Zarzuty sformułowane w zażaleniu stanowią w części powtórzenie stanowiska skarżącego zawartego w skardze konstytucyjnej. Ich istota sprowadzała się do odrzucenia skargi kasacyjnej bez wezwania do uzupełnienia, ze względu na brak wskazania podstaw kasacji i ich uzasadnienia. Tylko te zarzuty stanowić więc mogą przedmiot rozstrzygnięcia w niniejszym postępowaniu. Z tych powodów Trybunał nie jest uprawniony do badania zarzutów skarżącego podniesionych dopiero w zażaleniu, a dotyczących modelu postępowania w sprawie skargi kasacyjnej. Dotyczy to w szczególności zarzutu niejednoznaczności wskazanych podstaw kasacyjnych.
Zasadnie też przyjął Trybunał w zaskarżonym postanowieniu, iż powodem niedopuszczalności nadania dalszego biegu skardze konstytucyjnej jest jej oczywista bezzasadność, której podstawy zostały tam wyraźnie wskazane. W szczególności sprowadzają się one do stwierdzenia, iż nie może być uznane za naruszenie prawa do wyroku sądu drugiej instancji odrzucenie skargi kasacyjnej bez wzywania do jej uzupełnienia ze względu na brak wskazania podstaw kasacji i ich uzasadnienia, przy istniejącym wymogu sporządzenia skargi przez radcę prawnego lub adwokata. Wymóg korzystania z pomocy prawnej świadczonej przez profesjonalny podmiot – radcę prawnego lub adwokata wiąże się bowiem z dopuszczalnością istnienia wyższych niż zwykłe wymogów formalnych w zakresie wnoszenia pism procesowych. Dotyczy to w szczególności zawarcia w piśmie wszelkich elementów niezbędnych do jego rozpoznania.
Podnoszone przez skarżącego zarzuty niejasności w sformułowaniu zakresu dopuszczalnych zarzutów kasacyjnych nie mogą mieć w niniejszej sprawie decydującego znaczenia, gdyż podstawą odrzucenia skargi kasacyjnej przez właściwy sąd był brak wskazania zarzutów i uzasadnienia, a nie ich niewłaściwe sformułowanie. Także wysoka liczba skarg kasacyjnych podlegających odrzuceniu w postępowaniu administracyjnym nie świadczy o niekonstytucyjności przepisów wskazanych przez skarżącego. Wynika ona zapewne z całego szeregu czynników, tak o charakterze faktycznym, jak też prawnym. Ich ocena pozostaje jednak poza zakresem orzekania Trybunału w niniejszej sprawie.
Dla ostatecznego rozstrzygnięcia w sprawie nie mogą mieć znaczenia zarzuty skarżącego dotyczące niejasnego w jego przekonaniu zwrotu „oczywista bezzasadność” czy też wątpliwości co do konstytucyjności przepisów o skardze konstytucyjnej.
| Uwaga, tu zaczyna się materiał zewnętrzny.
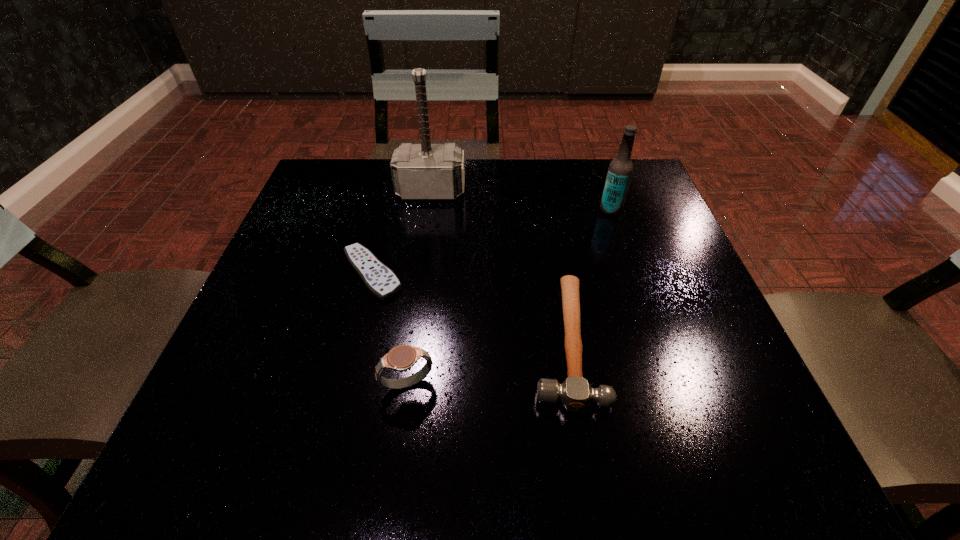
You are a GUI agent. You are given a task and a screenshot of the screen. Output one action in this format:
    pyautogui.click(x=<x>, y=<y>)
    Task: Click on the vacant point located between the remote control and the rightmost object
    
    Given the screenshot: What is the action you would take?
    pyautogui.click(x=492, y=242)

I want to click on free point between the watch and the second shortest object, so click(x=486, y=362).

The image size is (960, 540). Find the location of `empty space between the rightmost object and the remote control`. empty space between the rightmost object and the remote control is located at coordinates pos(492,242).

This screenshot has height=540, width=960. Identify the location of free space between the nearer hammer and the rightmost object. (588, 275).

Where is `free space that is in between the remote control and the watch`? free space that is in between the remote control and the watch is located at coordinates (390, 329).

I want to click on free space between the shorter hammer and the farther hammer, so click(x=497, y=266).

Identify which object is the fourth nearest to the fourth tallest object. Please provide its 2D coordinates. Your answer should be formatted as a tuple, i.e. [(x, y)], where the tuple contains the x and y coordinates of a point satisfying the conditions above.

[(425, 171)]

Identify which object is the nearest to the watch. Please provide its 2D coordinates. Your answer should be formatted as a tuple, i.e. [(x, y)], where the tuple contains the x and y coordinates of a point satisfying the conditions above.

[(379, 279)]

At what (x,y) coordinates should I click in order to perform the action: click on free location that satisfies the following two spatial constraints: 1. on the front side of the shorter hammer; 2. on the right side of the shortest object. Please return your answer as a coordinate pair (x, y). The height and width of the screenshot is (540, 960). Looking at the image, I should click on (355, 340).

Identify the location of blank space that satisfies the following two spatial constraints: 1. for striking with the head of the nearer hammer; 2. on the left side of the taller hammer. tap(411, 340).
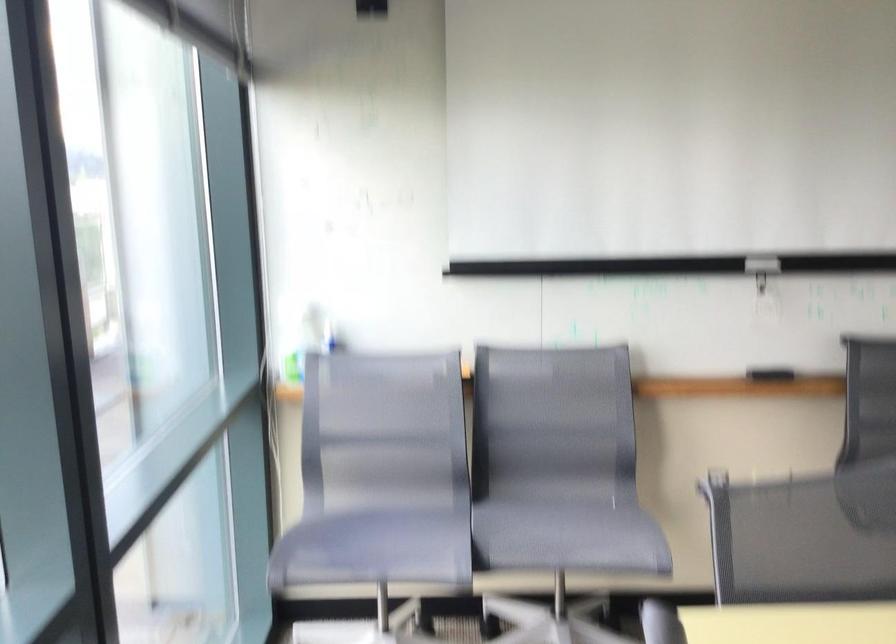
Zarzuty te nie mieszczą się w zakresie kontroli inicjowanej przez skarżącego w skardze konstytucyjnej. Nie są związane z przedmiotem zaskarżenia, lecz z modelem postępowania przed Trybunałem Konstytucyjnym i w trybie skargi konstytucyjnej skarżący nie jest uprawniony do ich podnoszenia.

Biorąc powyższe okoliczności pod uwagę, należało nie uwzględnić zażalenia wniesionego na postanowienie Trybunału Konstytucyjnego o odmowie nadania niniejszej skardze konstytucyjnej dalszego biegu.